11 FEBRUARY 2006, Page 31

Trapped in his own tangled web

John de Falbe

SEVEN LIES by James Lasdun Cape, £12.99, pp. 199, ISBN 0224075926 ✆ £10.39 (plus £2.45 p&p) 0870 429 6655 At the outset of James Lasdun’s fine new novel, Seven Lies, the narrator is approached by an unknown woman at a smart party in New York, who asks, ‘Excuse me, are you Stefan Vogel?’ When he confirms that he is, she throws a glass of red wine at him, ‘its ruby hemisphere exploding from the glass into elongated fingers like those of some ghastly accusatory hand’.

Vogel is supposed to be a poet from the former East Germany, who left in 1986 with his wife, ‘purchased ... for two truckloads of grade B Seville oranges’ in a shady deal between his Uncle Heinrich, ‘senior counsel at the office of the Chief of the People’s Police’, and the West German government via the Protestant Church. But Stefan knows that he is not what he seems and he has a ‘desire to exorcise the past’. What follows is a gradual, elegant unpacking of the ‘lies’ which lead to the outrage with the wine and the novel’s desperate conclusion. Vividly, and with remarkable brevity, Lasdun recreates the GDR in its last years: crawling with cynics, informants and time-servers, it is a place where tawdriness and corruption have become so institutionalised that Stefan is not surprised to find himself turning into what he is ridiculed for being. It is not so much the state as society itself whose insidious pressures lay hold on Stefan and his family, and so tenaciously that even the promised land of America proves to be only a temporary escape.

Although Lasdun is often referred to as a poet, readers of his previous novel The Horned Man will know that he succeeds in bringing to this very different form the acute observations and precise, resonant language associated with poetry. But he is not just an errant poet: he is in complete command of his form in Seven Lies. The novel is driven by a structure that grips the reader from the start in a sequence of tightly controlled revelations that bind character, themes and plot in a compelling and satisfying read.

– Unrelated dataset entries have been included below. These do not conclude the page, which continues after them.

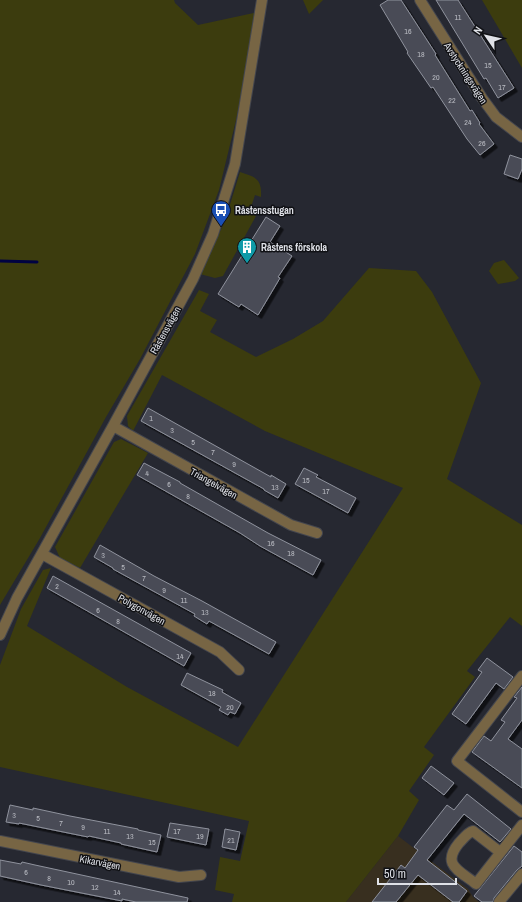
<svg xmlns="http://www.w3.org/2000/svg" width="522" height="902" font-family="'Archivo Narrow',sans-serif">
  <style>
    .education { fill: #382f1f }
    .green { fill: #3c3c0e }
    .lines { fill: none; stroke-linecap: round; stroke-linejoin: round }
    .stream { stroke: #000242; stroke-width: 3 }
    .building { fill: #494c56; stroke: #8f929d; filter: url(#shadow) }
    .minor-casing { stroke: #44464e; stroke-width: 12 }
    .minor { stroke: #776544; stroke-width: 10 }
    .labels { text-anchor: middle; stroke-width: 3; stroke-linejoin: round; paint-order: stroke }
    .number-label { font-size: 8px; fill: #babcc3 }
    .street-label { font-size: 10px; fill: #dfe1e7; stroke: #101115 }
    .poi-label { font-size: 10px; font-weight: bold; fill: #dfe1e7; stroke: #101115; text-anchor: start }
  </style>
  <defs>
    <filter id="shadow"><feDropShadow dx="3.5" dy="3.5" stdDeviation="0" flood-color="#0009"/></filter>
  </defs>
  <rect width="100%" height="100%" fill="#262831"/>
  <path class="education" d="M398,836l70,53 5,8 6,5h-133z"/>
  <path class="green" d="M0,0h174l1,3 23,22 60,-13 -22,108 -17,70 -24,64 -55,105 -34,58 -66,121 -40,67z
    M303,0h20l-14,14z
    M482,0h40v68z
    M240,172c16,5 22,7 21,25l-6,-2 -6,18 7,3 -33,60 -8,2 -15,-4 25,-53z
    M504,260l15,18 -4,3 -17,3 -9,-13 5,-8z
    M369,268l47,3 16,21 49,91 -34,96 75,46v101l-12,-9 -43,54 8,6 -51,70 10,8 -25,36 10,9 -21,36 -52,66h-114l2,-8 -19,-4 5,-33 20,4 9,-40 -249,-54v-102l21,-56 22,-39 8,-2 -24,58 100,61 111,60 165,-259 -138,-57 -103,-56 -29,56 -5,-5 -1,-10 72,-126 10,4 -9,17 17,9 -7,12 46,25 37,-18 30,-18z
    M121,439l27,14 -68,115 -20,-10 -5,-11 59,-105z"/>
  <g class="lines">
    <path class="stream" d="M0,261l37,1"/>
  </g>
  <path class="building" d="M388,0h13l35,54 -1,1 35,56 2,-1 8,13 -1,1 15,20 -14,11 -13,-16 -34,-52 -2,1 -24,-35 1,-1 -28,-47z
    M436,0h22l56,88 -16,10 -12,-20 -2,1z
    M510,155l12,4v10l-4,10 -14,-5z
    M266,217l14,9 -10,16 22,14 -14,21 2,1 -22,37 -17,-11 -2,3 -21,-13z
    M148,408l123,69v-2l15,9 -8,14 -14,-8v-1l-123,-68z
    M144,463l36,19v1l88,50 53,27 -8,15 -53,-29 -20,-13 -103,-58z
    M304,468l14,7 -2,2 40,21 -8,15 -53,-29z
    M100,545l54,31 48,25 74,41 -7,12 -60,-33 -2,3 -13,-8 1,-2 -82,-45v-1l-19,-11z
    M53,576l138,77 -7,13 -137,-78z
    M487,658l26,19 -9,12 -8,-6 -30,41 -14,-10 30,-42 -4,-2z
    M187,673l36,17 -1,2 19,11 -6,11 -5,-2 -2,3 -9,-5 2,-3 -40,-22z
    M522,687v33l-14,19 14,10v39l-50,-36 12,-16 7,5 14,-19 -4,-2 16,-22 -3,-1z
    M431,766l23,17 -10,12 -22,-17z
    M467,794l44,35 -11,13 -36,-28 -37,46 40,31 -8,11h-6l-35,-27 -22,27h-24l29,-37 4,3 13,-18 -4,-3 33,-42 7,5z
    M10,805l23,5v-2l37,8 68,13v1l23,5 -4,17 -36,-8v-1l-32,-7 -1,1 -69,-14v1l-13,-2z
    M170,823l39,6 -3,16 -39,-8z
    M225,829l15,3 -4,18 -14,-3z
    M514,846l8,6v14l-5,4 -23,28 -1,4h-11l-8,-6z
    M0,860l21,4 1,-2 13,3 153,33 -1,4h-51l-14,-3v2l-81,-16 -41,-9z"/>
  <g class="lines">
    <defs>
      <path id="minor" d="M420,0l62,98 14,19 26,20
        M113,426l178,99 26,8
        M42,554l178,98 19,18
        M0,635l17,-37 96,-172 80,-147 20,-45 22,-70 27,-164
        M522,676l-65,85 65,51
        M0,841l179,36 22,-2
        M500,852l-27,-21c-6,2 -9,7 -14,12 -18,22 0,27 17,41l46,-59
        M499,902l23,-28"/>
    </defs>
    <use href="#minor" class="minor-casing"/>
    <use href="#minor" class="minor"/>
  </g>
  <defs>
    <symbol id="bus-pin" viewBox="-11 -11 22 30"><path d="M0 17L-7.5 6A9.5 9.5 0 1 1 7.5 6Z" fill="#1a4fb4" stroke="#101115"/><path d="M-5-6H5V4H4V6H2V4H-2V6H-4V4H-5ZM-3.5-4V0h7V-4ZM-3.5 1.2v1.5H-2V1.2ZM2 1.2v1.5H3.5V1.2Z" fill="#fff"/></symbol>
    <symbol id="building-pin" viewBox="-11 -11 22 30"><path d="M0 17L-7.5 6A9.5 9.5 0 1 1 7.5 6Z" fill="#0f9aa8" stroke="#101115"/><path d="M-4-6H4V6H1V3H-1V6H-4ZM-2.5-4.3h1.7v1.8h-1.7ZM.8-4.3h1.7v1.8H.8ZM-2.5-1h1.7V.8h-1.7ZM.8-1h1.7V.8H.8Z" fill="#fff"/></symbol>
  </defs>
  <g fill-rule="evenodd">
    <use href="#bus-pin" x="210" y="199" width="22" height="30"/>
    <use href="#building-pin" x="236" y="236" width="22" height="30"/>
  </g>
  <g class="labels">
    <g class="number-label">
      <text x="458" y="20">11</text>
      <text x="408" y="34">16</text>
      <text x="421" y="57">18</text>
      <text x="488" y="68">15</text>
      <text x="436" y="80">20</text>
      <text x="502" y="90">17</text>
      <text x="452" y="103">22</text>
      <text x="468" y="125">24</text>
      <text x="482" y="146">26</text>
      <text x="151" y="421">1</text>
      <text x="172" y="433">3</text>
      <text x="193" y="445">5</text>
      <text x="213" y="455">7</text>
      <text x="234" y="467">9</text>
      <text x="147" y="476">4</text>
      <text x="306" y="483">15</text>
      <text x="169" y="487">6</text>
      <text x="275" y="490">13</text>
      <text x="326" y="494">17</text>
      <text x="188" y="499">8</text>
      <text x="271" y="546">16</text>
      <text x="291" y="556">18</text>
      <text x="103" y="558">3</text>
      <text x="123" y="570">5</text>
      <text x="144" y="581">7</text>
      <text x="57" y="589">2</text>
      <text x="164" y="593">9</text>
      <text x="184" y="603">11</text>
      <text x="98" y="613">6</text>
      <text x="205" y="615">13</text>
      <text x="118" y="624">8</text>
      <text x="180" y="659">14</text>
      <text x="212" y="696">18</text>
      <text x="230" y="710">20</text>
      <text x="14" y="818">3</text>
      <text x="38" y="821">5</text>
      <text x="61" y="826">7</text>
      <text x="83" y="830">9</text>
      <text x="107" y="834">11</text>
      <text x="177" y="834">17</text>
      <text x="130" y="839">13</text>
      <text x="200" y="839">19</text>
      <text x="231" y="843">21</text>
      <text x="152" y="845">15</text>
      <text x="26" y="875">6</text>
      <text x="49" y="881">8</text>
      <text x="71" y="885">10</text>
      <text x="95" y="890">12</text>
      <text x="117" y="895">14</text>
    </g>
    <g class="street-label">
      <text transform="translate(466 73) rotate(57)" y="4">Avstyckningsvägen</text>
      <text transform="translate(165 330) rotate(-61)" y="4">Råstensvägen</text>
      <text transform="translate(214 483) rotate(29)" y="4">Triangelvägen</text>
      <text transform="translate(142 609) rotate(29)" y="4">Polygonvägen</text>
      <text transform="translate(100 862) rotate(11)" y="4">Kikarvägen</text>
    </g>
    <g class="poi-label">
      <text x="235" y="214">Råstensstugan</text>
      <text x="261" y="251">Råstens förskola</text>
    </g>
  </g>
  <g transform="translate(486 36) rotate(304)" stroke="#101115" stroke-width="3" paint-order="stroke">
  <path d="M0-3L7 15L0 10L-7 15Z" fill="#dfe1e7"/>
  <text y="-6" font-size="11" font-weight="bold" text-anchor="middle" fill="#dfe1e7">N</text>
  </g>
  <path d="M378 878v6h78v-6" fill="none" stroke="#dfe1e7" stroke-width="2"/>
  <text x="384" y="878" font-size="12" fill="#dfe1e7" stroke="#101115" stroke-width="3" paint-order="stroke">50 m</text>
</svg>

As each lie occurs, like some ghastly perversion of the Seven Stages of the Cross, new minor characters are introduced with wonderful deftness, such as Stefan’s mother who believes invincibly in her own superiority, and Brandt, the repellent caretaker. They seem so natural that you could almost persuade yourself that their creation is effortless.

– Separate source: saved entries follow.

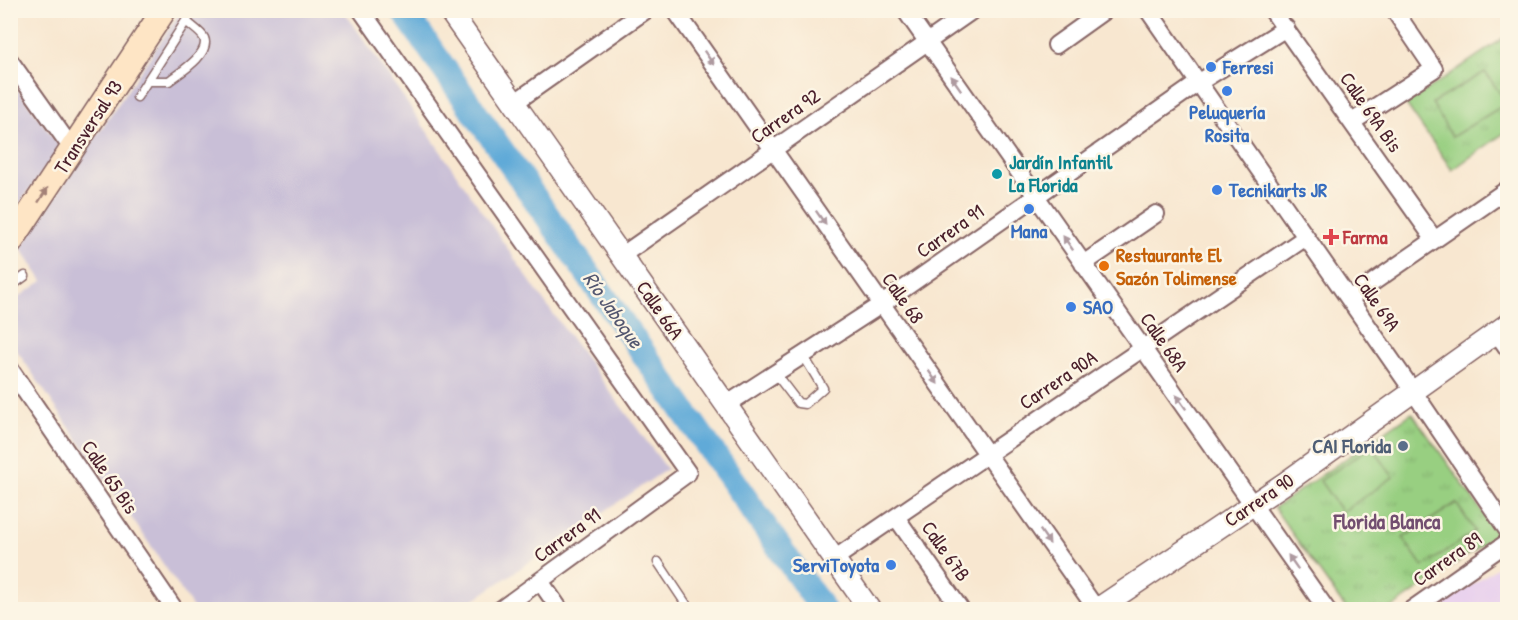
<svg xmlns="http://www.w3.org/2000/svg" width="1518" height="620" font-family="'Patrick Hand',sans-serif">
	<defs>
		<pattern id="grass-tufts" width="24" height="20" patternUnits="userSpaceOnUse" patternTransform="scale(1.5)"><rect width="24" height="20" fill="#98cf81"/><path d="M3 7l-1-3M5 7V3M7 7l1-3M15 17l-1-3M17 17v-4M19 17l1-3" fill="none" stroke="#84b170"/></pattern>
	</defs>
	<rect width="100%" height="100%" fill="#fcf5e5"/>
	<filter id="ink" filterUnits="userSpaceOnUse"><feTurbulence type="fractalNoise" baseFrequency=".0167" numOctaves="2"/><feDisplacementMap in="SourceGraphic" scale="12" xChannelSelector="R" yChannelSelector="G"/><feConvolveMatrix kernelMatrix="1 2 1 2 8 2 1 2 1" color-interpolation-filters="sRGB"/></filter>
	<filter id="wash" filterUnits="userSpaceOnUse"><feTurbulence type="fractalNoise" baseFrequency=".008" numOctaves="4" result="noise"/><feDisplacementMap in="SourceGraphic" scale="24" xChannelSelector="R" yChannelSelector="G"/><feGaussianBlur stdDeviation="1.35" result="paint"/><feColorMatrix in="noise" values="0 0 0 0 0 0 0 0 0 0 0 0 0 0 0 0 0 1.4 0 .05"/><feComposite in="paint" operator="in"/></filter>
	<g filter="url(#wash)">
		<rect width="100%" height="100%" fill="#f8e7d0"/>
		<!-- built -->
		<path fill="#e9d2ed" d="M1507,561V609H1448L1444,603Z"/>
		<!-- industrial -->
		<path fill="#c9bfd7" d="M181,11H344L543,300L667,469L460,609H194L11,342V302L43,281L21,248Z
			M11,80L61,148L11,215Z"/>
		<!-- grass -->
		<path fill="url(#grass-tufts)" stroke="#717756" stroke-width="1.5" d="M1507,36V131L1452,170L1406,104Z
			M1412,413L1498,534L1390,609H1346L1274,508Z"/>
		<!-- garden -->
		<path fill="#98cf81" stroke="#717756" stroke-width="1.5" d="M1485,72L1507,103L1452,137L1432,103Z
			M1372,446L1393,477L1342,512L1320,481Z
			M1456,503L1475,531L1423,567L1403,538Z"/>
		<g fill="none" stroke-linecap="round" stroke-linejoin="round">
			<!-- river -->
			<path stroke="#60aad8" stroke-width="26" d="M403,10L823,610"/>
		</g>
	</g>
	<g filter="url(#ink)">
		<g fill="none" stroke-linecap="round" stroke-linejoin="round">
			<!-- service casing -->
			<g stroke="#876565" stroke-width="11">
				<path id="service" d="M147,81H169C179,73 211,54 204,38C201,32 191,26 186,21
					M137,97L193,10
					M10,287L25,276
					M775,373L798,403L805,404L823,388L803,355
					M658,562L690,610"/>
			</g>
			<!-- minor casing -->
			<g stroke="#876565" stroke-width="20">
				<path id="minor" d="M361,10L688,473L500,610
					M675,10L1097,610
					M905,10L1327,610
					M1148,10L1413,391L1508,531
					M1272,10L1434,239
					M1056,45L1105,10
					M10,61L73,150
					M514,103L646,10
					M1352,122L1434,69L1394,10
					M621,256L973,10
					M1083,264L1156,214
					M1349,299L1508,189
					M1496,332L1508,349
					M10,369L175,610
					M726,405L882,304L1198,83L1286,28
					M896,517L961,610
					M834,559L1306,237
					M540,581L560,610
					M1411,610L1508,542"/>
			</g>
			<!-- tertiary casing -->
			<g stroke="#876565" stroke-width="24">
				<path id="tertiary" d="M449,10L870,610
					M1096,610L1285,483L1508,324"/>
			</g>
			<!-- secondary casing -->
			<g stroke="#876565" stroke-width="27">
				<path id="secondary" d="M10,243L164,10"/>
			</g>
			<!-- service -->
			<use href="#service" stroke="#fff" stroke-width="8"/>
			<!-- minor -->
			<use href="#minor" stroke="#fff" stroke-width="16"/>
			<!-- tertiary -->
			<use href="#tertiary" stroke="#fff" stroke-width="21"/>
			<!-- secondary -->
			<use href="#secondary" stroke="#fee5c5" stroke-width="24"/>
		</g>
		<!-- one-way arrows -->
		<defs><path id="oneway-solid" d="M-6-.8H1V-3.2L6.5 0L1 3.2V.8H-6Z" transform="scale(1.5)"/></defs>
		<g fill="#ae9aa0">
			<use href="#oneway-solid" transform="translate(709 58) rotate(55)"/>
			<use href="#oneway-solid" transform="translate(956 83) rotate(-125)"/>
			<use href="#oneway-solid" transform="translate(821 218) rotate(55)"/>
			<use href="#oneway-solid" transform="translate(1068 243) rotate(-125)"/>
			<use href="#oneway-solid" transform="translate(933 377) rotate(55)"/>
			<use href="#oneway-solid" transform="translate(1181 402) rotate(-125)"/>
			<use href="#oneway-solid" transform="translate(1045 537) rotate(55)"/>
			<use href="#oneway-solid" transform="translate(1293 562) rotate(-125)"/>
		</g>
		<use fill="#a48278" href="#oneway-solid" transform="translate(43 195) rotate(-57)"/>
	</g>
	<!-- markers -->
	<g fill="#3f7fe0" stroke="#fcf5e5" stroke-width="2">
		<circle cx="1211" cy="67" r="6"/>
		<circle cx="1227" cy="91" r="6"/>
		<circle cx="1217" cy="190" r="6"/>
		<circle cx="1029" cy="209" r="6"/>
		<circle cx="1071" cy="307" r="6"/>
		<circle cx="891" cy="565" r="6"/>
	</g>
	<circle fill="#0f9aa8" stroke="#fcf5e5" stroke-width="2" cx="997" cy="174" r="6"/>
	<path fill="#e0444e" stroke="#fcf5e5" stroke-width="2" d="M1328 228h6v6h6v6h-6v6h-6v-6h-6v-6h6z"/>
	<circle fill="#e8710a" stroke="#fcf5e5" stroke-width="2" cx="1104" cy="266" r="6"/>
	<circle fill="#5c6f8a" stroke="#fcf5e5" stroke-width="2" cx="1403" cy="446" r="6"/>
	<g text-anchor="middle" stroke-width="5" stroke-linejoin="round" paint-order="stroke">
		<!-- shop labels -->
		<g font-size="20" font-weight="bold" fill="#366cbe" stroke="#fcf5e5" text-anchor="start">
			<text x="1223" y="74">Ferresi</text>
			<text x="1227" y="119" text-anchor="middle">Peluquería<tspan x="1227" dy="23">Rosita</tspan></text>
			<text x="1229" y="197">Tecnikarts JR</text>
			<text x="1029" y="238" text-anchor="middle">Mana</text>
			<text x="1083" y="314">SAO</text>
			<text x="879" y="572" text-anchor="end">ServiToyota</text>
		</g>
		<!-- street labels -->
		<g font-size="20" fill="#4a1f2b" stroke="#fcf5e5">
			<text transform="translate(1371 112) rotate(55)" y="7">Calle 69A Bis</text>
			<text transform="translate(785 116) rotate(-35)" y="7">Carrera 92</text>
			<text transform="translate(88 127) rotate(-57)" y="7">Transversal 93</text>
			<text transform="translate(950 231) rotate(-35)" y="7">Carrera 91</text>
			<text transform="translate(903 298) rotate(55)" y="7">Calle 68</text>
			<text transform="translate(1377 302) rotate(55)" y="7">Calle 69A</text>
			<text transform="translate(660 310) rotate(55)" y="7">Calle 66A</text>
			<text transform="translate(1164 342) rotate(55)" y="7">Calle 68A</text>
			<text transform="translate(1058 380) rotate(-34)" y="7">Carrera 90A</text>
			<text transform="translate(110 477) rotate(56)" y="7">Calle 65 Bis</text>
			<text transform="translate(1259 500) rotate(-34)" y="7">Carrera 90</text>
			<text transform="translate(567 535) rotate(-36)" y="7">Carrera 91</text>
			<text transform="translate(946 551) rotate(55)" y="7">Calle 67B</text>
			<text transform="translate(1447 559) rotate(-35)" y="7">Carrera 89</text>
		</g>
		<!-- culture labels -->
		<g font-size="20" font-weight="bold" fill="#0d838f" stroke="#fcf5e5" text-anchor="start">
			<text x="1009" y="169">Jardín Infantil<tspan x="1009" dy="23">La Florida</tspan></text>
		</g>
		<!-- health labels -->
		<g font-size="20" font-weight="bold" fill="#be3a42" stroke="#fcf5e5" text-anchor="start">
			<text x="1343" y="244">Farma</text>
		</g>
		<!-- food labels -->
		<g font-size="20" font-weight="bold" fill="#c56008" stroke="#fcf5e5" text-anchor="start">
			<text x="1116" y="262">Restaurante El<tspan x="1116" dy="23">Sazón Tolimense</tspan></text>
		</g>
		<!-- service labels -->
		<g font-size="20" font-weight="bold" fill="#4e5e75" stroke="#fcf5e5" text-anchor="end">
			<text x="1391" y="453">CAI Florida</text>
		</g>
		<!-- water labels -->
		<g font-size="21" font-style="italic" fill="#535770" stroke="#fcf5e5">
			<text transform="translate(613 310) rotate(55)" y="7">Río Jaboque</text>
		</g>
		<!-- neighbourhood labels -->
		<g font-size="21" font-weight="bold" fill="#724e70" stroke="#fcf5e5">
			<text x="1387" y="529">Florida Blanca</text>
		</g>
	</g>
	<!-- margin -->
	<rect width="1518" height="620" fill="none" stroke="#fcf5e5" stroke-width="36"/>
</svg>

Stefan feels powerless at each turn of events, as if ‘in reality it happened a thousand years ago’. The tragedy is that the one creditable thing about him, his consistent love for his wife, is precisely what locks him into the cycle. A little less love or a little more cynicism, and perhaps things would have turned out differently. In his depiction of individual corruption Lasdun displays a sophisticated understanding of recent European history as well as compassion for human failings. And the precision of his prose ensures that the result is lean and artful, assured but never self-regarding.